Volume 30 Numéro 05 Le 19 octobre 2012

Un vaccin ontarien contre l’E. coli


Une compagnie ontarienne a développé un vaccin contre l'E. Coli. Photo © ILessard

Par Isabelle Lessard, journaliste
redaction@journalagricom.ca


Les récents cas de contamination à la bactérie E. coli qui défrayent la manchette depuis plusieurs semaines auraient-ils pu être évités ? Peut-être, si l’on croit en l’efficacité du vaccin pour bovins de l’entreprise ontarienne Bioniche Food Safety, le premier de son genre.

Le vaccin qui est en vente depuis 2007 a été développé à Belleville, en Ontario, par cette société biopharmaceutique canadienne de recherche.

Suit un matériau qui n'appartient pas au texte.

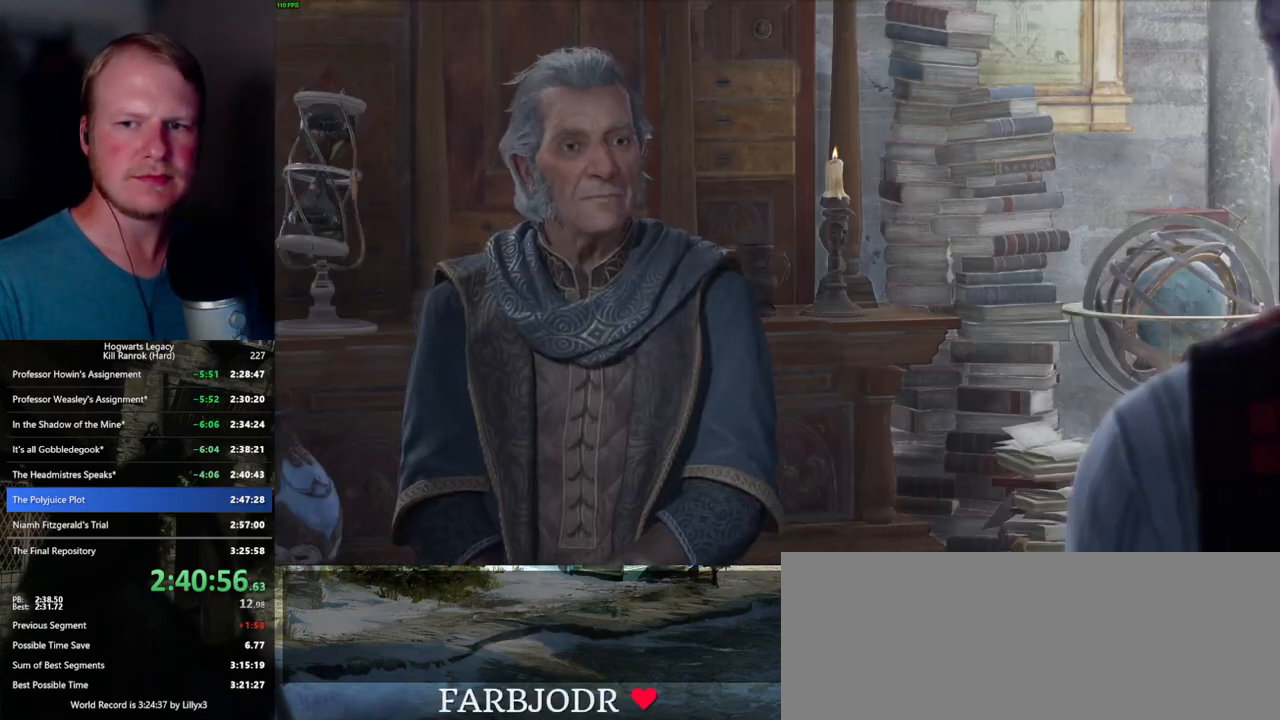
{"keys": [], "mouse": [], "events": [[84, "q", "down"], [100, "space", "down"], [150, "space", "up"], [184, "q", "up"], [217, "mouse_wheel", "down"], [217, "q", "down"], [267, "mouse_wheel", "up"], [267, "space", "down"], [284, "mouse_wheel", "down"], [317, "mouse_wheel", "up"], [317, "q", "up"], [317, "space", "up"], [384, "q", "down"], [417, "space", "down"], [467, "q", "up"], [467, "space", "up"]]}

Le vaccin, qui est aussi accepté en production biologique, est autorisé par l’Agence canadienne d’inspection des aliments et par son équivalent américain.

Le vaccin commercialisé sous le nom EconicheMC permet de réduire considérablement la quantité de bactéries E. coli rejetés par les bovins laitiers et de boucherie via leurs excréments.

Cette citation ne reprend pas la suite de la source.